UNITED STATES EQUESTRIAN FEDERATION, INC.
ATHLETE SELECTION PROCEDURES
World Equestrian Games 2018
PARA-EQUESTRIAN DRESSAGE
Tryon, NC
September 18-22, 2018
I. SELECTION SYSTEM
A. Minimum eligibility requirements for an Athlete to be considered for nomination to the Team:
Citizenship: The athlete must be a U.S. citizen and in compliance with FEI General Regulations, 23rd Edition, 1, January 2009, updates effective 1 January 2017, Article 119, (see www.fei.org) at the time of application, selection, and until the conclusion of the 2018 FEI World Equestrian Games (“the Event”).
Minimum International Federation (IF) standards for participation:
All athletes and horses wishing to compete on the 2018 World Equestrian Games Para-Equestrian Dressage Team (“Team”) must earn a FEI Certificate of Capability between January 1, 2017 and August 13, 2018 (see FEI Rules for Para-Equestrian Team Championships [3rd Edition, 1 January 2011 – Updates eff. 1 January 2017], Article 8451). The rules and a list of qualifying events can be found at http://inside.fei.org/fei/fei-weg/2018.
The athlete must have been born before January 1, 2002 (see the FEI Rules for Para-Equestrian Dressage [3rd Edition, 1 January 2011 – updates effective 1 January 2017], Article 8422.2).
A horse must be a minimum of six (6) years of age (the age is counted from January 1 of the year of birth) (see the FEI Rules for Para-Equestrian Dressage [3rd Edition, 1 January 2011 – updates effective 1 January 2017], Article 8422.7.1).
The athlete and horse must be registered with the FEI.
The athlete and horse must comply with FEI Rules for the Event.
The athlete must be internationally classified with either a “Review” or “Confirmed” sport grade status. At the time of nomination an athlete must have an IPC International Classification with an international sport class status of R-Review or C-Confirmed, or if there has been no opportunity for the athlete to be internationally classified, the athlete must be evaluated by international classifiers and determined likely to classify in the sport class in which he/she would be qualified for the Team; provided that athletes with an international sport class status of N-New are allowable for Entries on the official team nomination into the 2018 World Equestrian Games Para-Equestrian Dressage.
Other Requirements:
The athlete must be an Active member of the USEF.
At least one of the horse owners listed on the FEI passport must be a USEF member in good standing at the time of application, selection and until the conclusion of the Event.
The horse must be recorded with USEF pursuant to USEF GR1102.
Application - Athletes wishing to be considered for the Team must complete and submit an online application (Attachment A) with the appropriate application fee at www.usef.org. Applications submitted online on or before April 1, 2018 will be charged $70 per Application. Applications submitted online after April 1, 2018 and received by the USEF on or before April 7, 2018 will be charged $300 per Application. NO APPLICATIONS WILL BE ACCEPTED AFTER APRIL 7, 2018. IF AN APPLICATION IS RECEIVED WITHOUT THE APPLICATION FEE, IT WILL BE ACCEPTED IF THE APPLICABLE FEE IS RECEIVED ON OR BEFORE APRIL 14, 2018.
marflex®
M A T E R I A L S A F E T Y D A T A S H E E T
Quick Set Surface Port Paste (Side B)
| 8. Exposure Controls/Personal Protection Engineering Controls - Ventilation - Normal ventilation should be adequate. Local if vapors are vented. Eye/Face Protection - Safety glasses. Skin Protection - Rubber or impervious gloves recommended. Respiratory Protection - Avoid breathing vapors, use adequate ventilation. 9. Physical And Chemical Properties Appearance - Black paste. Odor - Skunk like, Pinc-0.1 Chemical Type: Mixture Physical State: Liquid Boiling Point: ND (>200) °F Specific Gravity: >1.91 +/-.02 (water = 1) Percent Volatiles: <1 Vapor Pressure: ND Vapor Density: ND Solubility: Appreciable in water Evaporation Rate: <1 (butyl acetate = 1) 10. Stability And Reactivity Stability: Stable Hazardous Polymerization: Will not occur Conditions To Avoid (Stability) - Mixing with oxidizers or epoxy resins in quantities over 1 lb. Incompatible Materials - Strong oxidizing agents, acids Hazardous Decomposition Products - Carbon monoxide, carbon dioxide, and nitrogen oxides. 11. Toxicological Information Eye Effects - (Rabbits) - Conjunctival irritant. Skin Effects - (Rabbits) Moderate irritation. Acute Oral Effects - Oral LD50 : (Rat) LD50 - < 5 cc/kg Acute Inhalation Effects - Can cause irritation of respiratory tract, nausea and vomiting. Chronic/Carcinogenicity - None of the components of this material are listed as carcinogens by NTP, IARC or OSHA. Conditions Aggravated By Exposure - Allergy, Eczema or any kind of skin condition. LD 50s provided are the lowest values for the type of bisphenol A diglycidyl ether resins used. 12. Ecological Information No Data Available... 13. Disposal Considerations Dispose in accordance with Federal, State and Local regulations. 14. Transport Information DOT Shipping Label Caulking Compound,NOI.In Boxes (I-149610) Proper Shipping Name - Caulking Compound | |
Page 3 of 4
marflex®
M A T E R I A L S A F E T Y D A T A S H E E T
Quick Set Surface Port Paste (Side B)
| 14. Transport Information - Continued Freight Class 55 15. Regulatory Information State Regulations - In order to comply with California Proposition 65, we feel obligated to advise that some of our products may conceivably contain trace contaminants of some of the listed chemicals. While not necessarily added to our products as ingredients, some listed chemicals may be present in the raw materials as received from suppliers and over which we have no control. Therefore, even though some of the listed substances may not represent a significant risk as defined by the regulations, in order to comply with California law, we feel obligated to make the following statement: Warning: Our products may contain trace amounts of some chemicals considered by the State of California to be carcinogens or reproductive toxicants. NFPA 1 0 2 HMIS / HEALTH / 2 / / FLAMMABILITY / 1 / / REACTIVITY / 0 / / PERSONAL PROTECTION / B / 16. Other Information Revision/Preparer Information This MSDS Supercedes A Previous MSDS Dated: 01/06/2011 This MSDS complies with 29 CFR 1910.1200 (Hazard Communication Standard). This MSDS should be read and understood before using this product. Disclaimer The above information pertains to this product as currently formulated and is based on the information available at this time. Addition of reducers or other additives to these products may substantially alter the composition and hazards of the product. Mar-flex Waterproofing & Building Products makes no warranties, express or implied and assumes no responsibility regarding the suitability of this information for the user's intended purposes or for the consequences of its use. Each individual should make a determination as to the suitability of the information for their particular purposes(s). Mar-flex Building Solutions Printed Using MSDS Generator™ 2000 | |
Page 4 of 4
====
**Task to carry out**
Return every record above exactly, line by line.

**Task response**
UNITED STATES EQUESTRIAN FEDERATION, INC.
ATHLETE SELECTION PROCEDURES
World Equestrian Games 2018
PARA-EQUESTRIAN DRESSAGE
Tryon, NC
September 18-22, 2018
I. SELECTION SYSTEM
A. Minimum eligibility requirements for an Athlete to be considered for nomination to the Team:
Citizenship: The athlete must be a U.S. citizen and in compliance with FEI General Regulations, 23rd Edition, 1, January 2009, updates effective 1 January 2017, Article 119, (see www.fei.org) at the time of application, selection, and until the conclusion of the 2018 FEI World Equestrian Games (“the Event”).
Minimum International Federation (IF) standards for participation:
All athletes and horses wishing to compete on the 2018 World Equestrian Games Para-Equestrian Dressage Team (“Team”) must earn a FEI Certificate of Capability between January 1, 2017 and August 13, 2018 (see FEI Rules for Para-Equestrian Team Championships [3rd Edition, 1 January 2011 – Updates eff. 1 January 2017], Article 8451). The rules and a list of qualifying events can be found at http://inside.fei.org/fei/fei-weg/2018.
The athlete must have been born before January 1, 2002 (see the FEI Rules for Para-Equestrian Dressage [3rd Edition, 1 January 2011 – updates effective 1 January 2017], Article 8422.2).
A horse must be a minimum of six (6) years of age (the age is counted from January 1 of the year of birth) (see the FEI Rules for Para-Equestrian Dressage [3rd Edition, 1 January 2011 – updates effective 1 January 2017], Article 8422.7.1).
The athlete and horse must be registered with the FEI.
The athlete and horse must comply with FEI Rules for the Event.
The athlete must be internationally classified with either a “Review” or “Confirmed” sport grade status. At the time of nomination an athlete must have an IPC International Classification with an international sport class status of R-Review or C-Confirmed, or if there has been no opportunity for the athlete to be internationally classified, the athlete must be evaluated by international classifiers and determined likely to classify in the sport class in which he/she would be qualified for the Team; provided that athletes with an international sport class status of N-New are allowable for Entries on the official team nomination into the 2018 World Equestrian Games Para-Equestrian Dressage.
Other Requirements:
The athlete must be an Active member of the USEF.
At least one of the horse owners listed on the FEI passport must be a USEF member in good standing at the time of application, selection and until the conclusion of the Event.
The horse must be recorded with USEF pursuant to USEF GR1102.
Application - Athletes wishing to be considered for the Team must complete and submit an online application (Attachment A) with the appropriate application fee at www.usef.org. Applications submitted online on or before April 1, 2018 will be charged $70 per Application. Applications submitted online after April 1, 2018 and received by the USEF on or before April 7, 2018 will be charged $300 per Application. NO APPLICATIONS WILL BE ACCEPTED AFTER APRIL 7, 2018. IF AN APPLICATION IS RECEIVED WITHOUT THE APPLICATION FEE, IT WILL BE ACCEPTED IF THE APPLICABLE FEE IS RECEIVED ON OR BEFORE APRIL 14, 2018.
marflex®
M A T E R I A L S A F E T Y D A T A S H E E T
Quick Set Surface Port Paste (Side B)
| 8. Exposure Controls/Personal Protection Engineering Controls - Ventilation - Normal ventilation should be adequate. Local if vapors are vented. Eye/Face Protection - Safety glasses. Skin Protection - Rubber or impervious gloves recommended. Respiratory Protection - Avoid breathing vapors, use adequate ventilation. 9. Physical And Chemical Properties Appearance - Black paste. Odor - Skunk like, Pinc-0.1 Chemical Type: Mixture Physical State: Liquid Boiling Point: ND (>200) °F Specific Gravity: >1.91 +/-.02 (water = 1) Percent Volatiles: <1 Vapor Pressure: ND Vapor Density: ND Solubility: Appreciable in water Evaporation Rate: <1 (butyl acetate = 1) 10. Stability And Reactivity Stability: Stable Hazardous Polymerization: Will not occur Conditions To Avoid (Stability) - Mixing with oxidizers or epoxy resins in quantities over 1 lb. Incompatible Materials - Strong oxidizing agents, acids Hazardous Decomposition Products - Carbon monoxide, carbon dioxide, and nitrogen oxides. 11. Toxicological Information Eye Effects - (Rabbits) - Conjunctival irritant. Skin Effects - (Rabbits) Moderate irritation. Acute Oral Effects - Oral LD50 : (Rat) LD50 - < 5 cc/kg Acute Inhalation Effects - Can cause irritation of respiratory tract, nausea and vomiting. Chronic/Carcinogenicity - None of the components of this material are listed as carcinogens by NTP, IARC or OSHA. Conditions Aggravated By Exposure - Allergy, Eczema or any kind of skin condition. LD 50s provided are the lowest values for the type of bisphenol A diglycidyl ether resins used. 12. Ecological Information No Data Available... 13. Disposal Considerations Dispose in accordance with Federal, State and Local regulations. 14. Transport Information DOT Shipping Label Caulking Compound,NOI.In Boxes (I-149610) Proper Shipping Name - Caulking Compound | |
Page 3 of 4
marflex®
M A T E R I A L S A F E T Y D A T A S H E E T
Quick Set Surface Port Paste (Side B)
| 14. Transport Information - Continued Freight Class 55 15. Regulatory Information State Regulations - In order to comply with California Proposition 65, we feel obligated to advise that some of our products may conceivably contain trace contaminants of some of the listed chemicals. While not necessarily added to our products as ingredients, some listed chemicals may be present in the raw materials as received from suppliers and over which we have no control. Therefore, even though some of the listed substances may not represent a significant risk as defined by the regulations, in order to comply with California law, we feel obligated to make the following statement: Warning: Our products may contain trace amounts of some chemicals considered by the State of California to be carcinogens or reproductive toxicants. NFPA 1 0 2 HMIS / HEALTH / 2 / / FLAMMABILITY / 1 / / REACTIVITY / 0 / / PERSONAL PROTECTION / B / 16. Other Information Revision/Preparer Information This MSDS Supercedes A Previous MSDS Dated: 01/06/2011 This MSDS complies with 29 CFR 1910.1200 (Hazard Communication Standard). This MSDS should be read and understood before using this product. Disclaimer The above information pertains to this product as currently formulated and is based on the information available at this time. Addition of reducers or other additives to these products may substantially alter the composition and hazards of the product. Mar-flex Waterproofing & Building Products makes no warranties, express or implied and assumes no responsibility regarding the suitability of this information for the user's intended purposes or for the consequences of its use. Each individual should make a determination as to the suitability of the information for their particular purposes(s). Mar-flex Building Solutions Printed Using MSDS Generator™ 2000 | |
Page 4 of 4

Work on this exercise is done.